Note that it’s not well tested at all, so don’t use it for anything too serious yet.

Hello,

I’m doing a short update here as Oali has seen some significant changes. This update is also the last one here to avoid being too annoying, and also since I won’t be add too much new stuff to Oali in foreseeable future.

Major changes since last time

  • SaltStack files and script files (or profiles) now live in a separate repo
    • Oali accepts custom profile repo URL to facilitate using your own SaltStack files without forking Oali itself
  • Semi self-documentation
    • Added mechanism to facilitate inline documentation inside oali.ml itself
    • The generated markdown doc is stored as OALI_DOC in repo, it lists all the steps (or tasks) Oali does, along with descriptions
  • Added LVM support
    • Works with all 3 disk layouts, and encryption
    • See here for details on added logical volumes
  • Answer remembering of dialogues when appropriate
    • Relatively static answers (e.g. hostname, whether to use encryption, LVM) are stored in oali_answers directory, with a JSON file for each task
    • The “answer store” can be used in new session of Oali.

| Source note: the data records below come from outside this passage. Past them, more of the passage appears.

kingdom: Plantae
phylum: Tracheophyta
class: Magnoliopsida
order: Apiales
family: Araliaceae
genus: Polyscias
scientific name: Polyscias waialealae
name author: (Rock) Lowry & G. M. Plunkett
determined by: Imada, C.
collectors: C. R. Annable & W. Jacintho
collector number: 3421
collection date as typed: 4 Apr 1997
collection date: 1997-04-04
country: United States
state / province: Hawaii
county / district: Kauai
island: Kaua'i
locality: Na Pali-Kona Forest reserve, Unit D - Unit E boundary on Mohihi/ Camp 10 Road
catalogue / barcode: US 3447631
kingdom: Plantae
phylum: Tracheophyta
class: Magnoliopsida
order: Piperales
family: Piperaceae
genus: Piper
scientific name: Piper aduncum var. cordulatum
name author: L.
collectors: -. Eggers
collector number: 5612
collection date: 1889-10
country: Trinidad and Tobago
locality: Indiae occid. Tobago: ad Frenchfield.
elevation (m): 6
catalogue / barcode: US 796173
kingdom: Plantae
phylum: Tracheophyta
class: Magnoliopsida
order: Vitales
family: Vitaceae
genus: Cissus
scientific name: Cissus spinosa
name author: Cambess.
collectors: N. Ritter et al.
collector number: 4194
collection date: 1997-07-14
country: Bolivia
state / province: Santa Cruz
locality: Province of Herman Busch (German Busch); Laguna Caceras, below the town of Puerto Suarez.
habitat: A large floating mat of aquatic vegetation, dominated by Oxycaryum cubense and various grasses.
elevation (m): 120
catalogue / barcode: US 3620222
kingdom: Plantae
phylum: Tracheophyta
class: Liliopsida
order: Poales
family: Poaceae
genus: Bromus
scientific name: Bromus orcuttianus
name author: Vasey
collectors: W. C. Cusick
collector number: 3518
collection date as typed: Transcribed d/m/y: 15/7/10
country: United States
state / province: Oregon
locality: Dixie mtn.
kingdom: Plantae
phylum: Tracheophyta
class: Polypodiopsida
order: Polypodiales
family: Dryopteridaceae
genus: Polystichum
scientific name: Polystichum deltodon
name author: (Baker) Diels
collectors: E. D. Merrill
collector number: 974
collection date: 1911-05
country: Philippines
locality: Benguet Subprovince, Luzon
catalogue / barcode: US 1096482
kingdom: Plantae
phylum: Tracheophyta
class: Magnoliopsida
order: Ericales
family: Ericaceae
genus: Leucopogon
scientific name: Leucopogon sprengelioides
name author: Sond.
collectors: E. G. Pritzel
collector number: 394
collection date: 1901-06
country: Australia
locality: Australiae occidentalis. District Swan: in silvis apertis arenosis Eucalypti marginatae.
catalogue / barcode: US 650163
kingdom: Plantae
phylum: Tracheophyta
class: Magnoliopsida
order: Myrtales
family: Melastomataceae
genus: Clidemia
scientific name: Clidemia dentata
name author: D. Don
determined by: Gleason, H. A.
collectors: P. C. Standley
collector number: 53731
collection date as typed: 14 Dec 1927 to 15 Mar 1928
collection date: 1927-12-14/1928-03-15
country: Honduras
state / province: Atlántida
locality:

The old answer store is wiped accordingly if user changes their answer.
  • Added SSH server setup and public key transfer code (ported from old server bash script)
    • See here for details
    • Mainly useful for when you have (virtual) console access to live CD/Oali install screen, and want to add needed public key to the user’s .ssh/authorized_keys via network instead of loading from physical medium

I’ve used Oali to install in various configurations in past couple of days, and have yet to notice major defects. That being said, exercise caution as you would for installing an OS.